Die österreichische Finanzmarktaufsichtsbehörde (FMA) hat gegen die Bitpanda GmbH eine Geldstrafe in Höhe von 70.000 Euro verhängt. Das Verfahren wurde gemäß § 22 Absatz 2b Finanzmarktaufsichtsbehördengesetz (FMABG) beschleunigt beendet. Grund für die Strafe sind mehrere Verstöße gegen die Verordnung (EU) 2023/1114 über Märkte für Kryptowerte („MiCAR“). Konkret hat die Bitpanda GmbH entgegen §Art. 8 Abs. 1, 5 MiCAR ein Kryptowerte-Whitepaper nicht spätestens 20 Arbeitstage vor dem Tag von dessen Veröffentlichung an die FMA übermittelt.
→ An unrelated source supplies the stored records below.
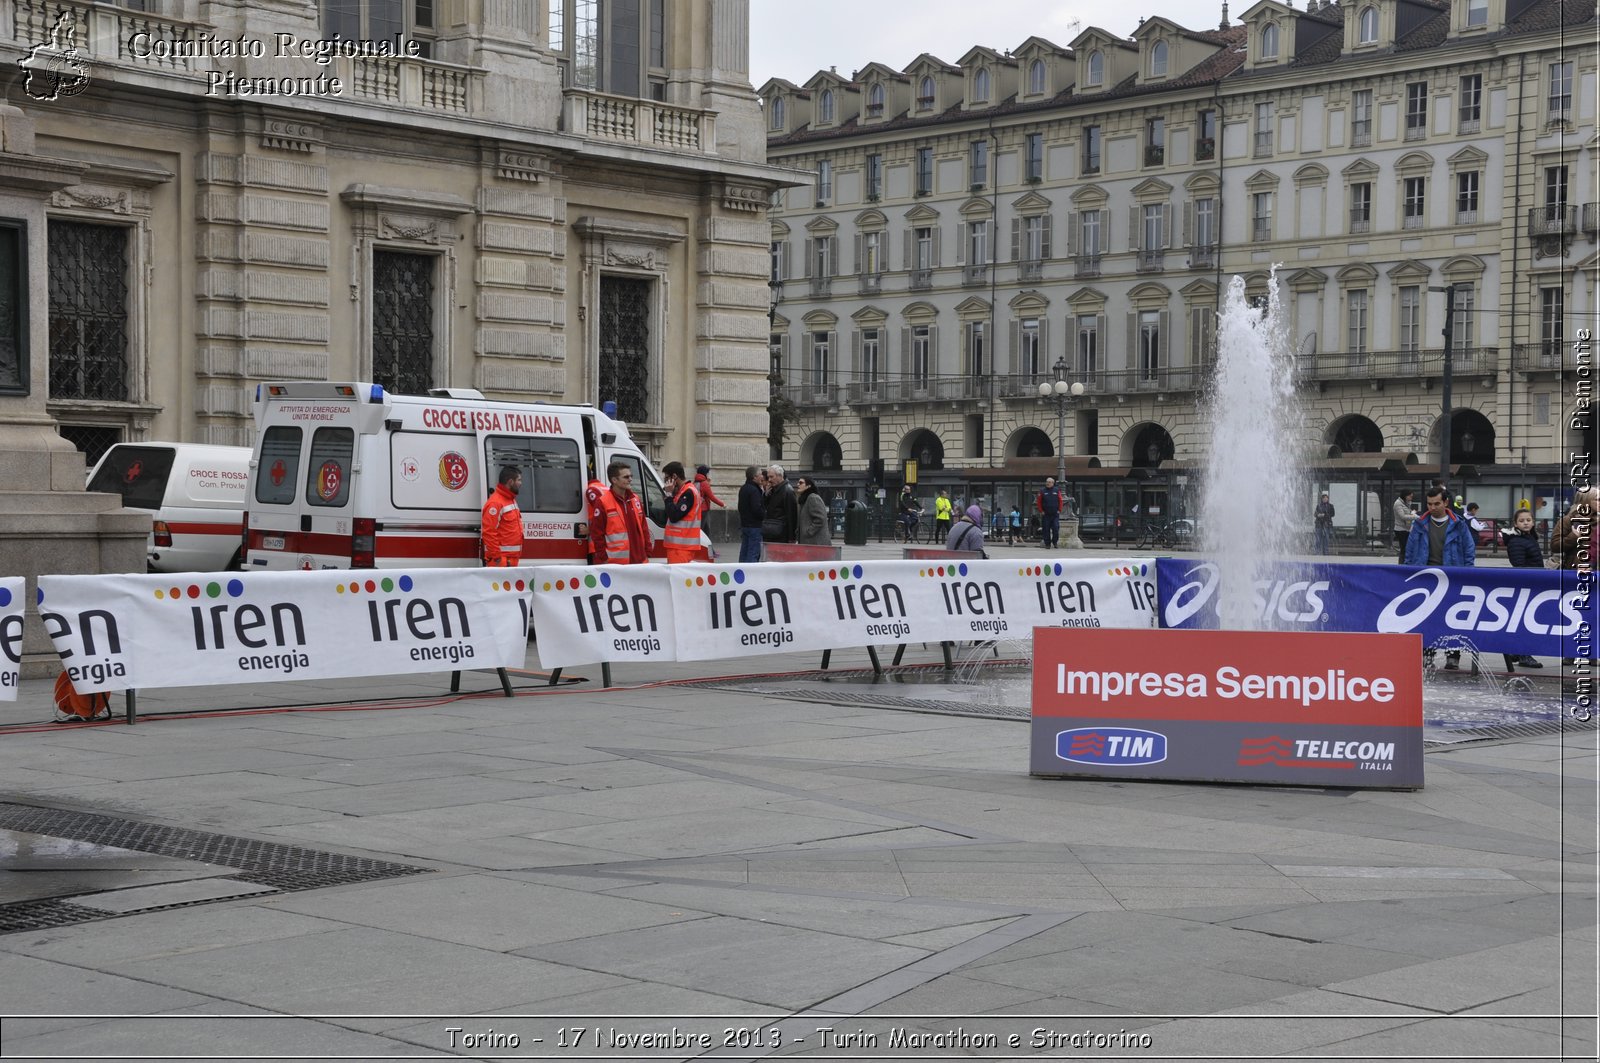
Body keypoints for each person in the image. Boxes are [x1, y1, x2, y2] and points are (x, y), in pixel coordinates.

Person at [1403, 485, 1475, 669]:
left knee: (1452, 618)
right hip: (1426, 578)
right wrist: (1410, 572)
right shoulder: (1419, 524)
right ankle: (1427, 654)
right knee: (1426, 618)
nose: (1432, 507)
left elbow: (1469, 550)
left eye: (1436, 503)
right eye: (1429, 504)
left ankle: (1453, 656)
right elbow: (1409, 551)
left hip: (1453, 577)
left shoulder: (1459, 524)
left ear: (1446, 502)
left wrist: (1468, 573)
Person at [1501, 508, 1544, 671]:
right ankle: (1524, 654)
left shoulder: (1530, 537)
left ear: (1533, 522)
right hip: (1526, 584)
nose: (1526, 523)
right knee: (1524, 621)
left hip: (1533, 583)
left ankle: (1517, 652)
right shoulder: (1517, 540)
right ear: (1515, 524)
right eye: (1522, 520)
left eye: (1528, 520)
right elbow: (1519, 564)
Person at [585, 459, 651, 565]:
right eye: (626, 477)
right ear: (614, 480)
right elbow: (597, 534)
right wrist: (604, 558)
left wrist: (647, 551)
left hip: (640, 561)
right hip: (615, 563)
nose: (630, 479)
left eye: (630, 476)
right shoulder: (603, 502)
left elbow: (644, 528)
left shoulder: (635, 499)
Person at [661, 461, 704, 564]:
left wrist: (668, 495)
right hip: (679, 546)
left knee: (677, 578)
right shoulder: (683, 491)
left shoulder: (688, 492)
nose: (666, 482)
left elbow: (674, 515)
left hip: (681, 547)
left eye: (667, 478)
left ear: (675, 476)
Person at [480, 466, 524, 567]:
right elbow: (488, 532)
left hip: (509, 560)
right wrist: (498, 558)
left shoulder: (510, 499)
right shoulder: (495, 503)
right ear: (510, 482)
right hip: (501, 562)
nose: (521, 483)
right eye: (519, 480)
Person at [763, 464, 799, 544]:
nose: (769, 480)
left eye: (772, 477)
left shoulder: (788, 491)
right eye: (768, 477)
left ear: (780, 476)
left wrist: (791, 538)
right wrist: (766, 495)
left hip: (782, 534)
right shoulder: (773, 490)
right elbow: (765, 507)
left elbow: (792, 516)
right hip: (772, 531)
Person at [737, 465, 766, 563]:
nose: (762, 477)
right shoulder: (754, 490)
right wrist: (764, 515)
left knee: (744, 552)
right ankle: (750, 576)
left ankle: (741, 573)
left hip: (745, 524)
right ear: (754, 477)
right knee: (753, 553)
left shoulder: (744, 488)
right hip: (755, 526)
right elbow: (756, 509)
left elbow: (740, 507)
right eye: (760, 474)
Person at [795, 475, 831, 546]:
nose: (798, 484)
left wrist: (808, 532)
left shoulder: (813, 498)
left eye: (801, 483)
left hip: (816, 542)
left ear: (808, 486)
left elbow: (820, 519)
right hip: (809, 542)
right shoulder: (805, 499)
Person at [1037, 477, 1062, 550]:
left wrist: (1059, 510)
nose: (1047, 483)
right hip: (1046, 514)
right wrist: (1041, 511)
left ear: (1053, 483)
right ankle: (1047, 544)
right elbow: (1039, 502)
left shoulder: (1057, 490)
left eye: (1049, 482)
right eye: (1047, 482)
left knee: (1056, 528)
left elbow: (1060, 500)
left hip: (1055, 514)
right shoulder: (1042, 491)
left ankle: (1055, 542)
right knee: (1046, 529)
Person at [1392, 489, 1415, 563]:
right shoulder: (1398, 503)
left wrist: (1412, 512)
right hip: (1401, 529)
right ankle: (1402, 564)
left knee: (1406, 548)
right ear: (1406, 496)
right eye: (1410, 496)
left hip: (1406, 528)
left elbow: (1407, 512)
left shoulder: (1406, 503)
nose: (1411, 498)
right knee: (1404, 548)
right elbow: (1402, 516)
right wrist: (1415, 517)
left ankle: (1404, 562)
Weiters verbreitete die Bitpanda GmbH entgegen Art. 7 Abs. 2 MiCAR eine Marketingmitteilung, ohne zuvor das erforderliche Kryptowerte-Whitepaper veröffentlicht zu haben. Ferner unterließ die Bitpanda GmbH hinsichtlich einer Marketingmitteilung, die in Art. 7 Abs. 1 lit. e MiCAR genannte Erklärung über die fehlende behördliche Prüfung und Genehmigung und Alleinverantwortung des Anbieters sowie gemäß Art. 7 Abs. 1 lit. d MiCAR eine Telefonnummer und eine E-Mail-Adresse aufzunehmen.
Die MiCAR dient der Schaffung eines unionsweit einheitlichen Rechtsrahmens für Kryptowerte und bezweckt insbesondere den Schutz von Anleger:innen sowie die Sicherstellung der Integrität der Kryptomärkte. Das Straferkenntnis ist rechtskräftig.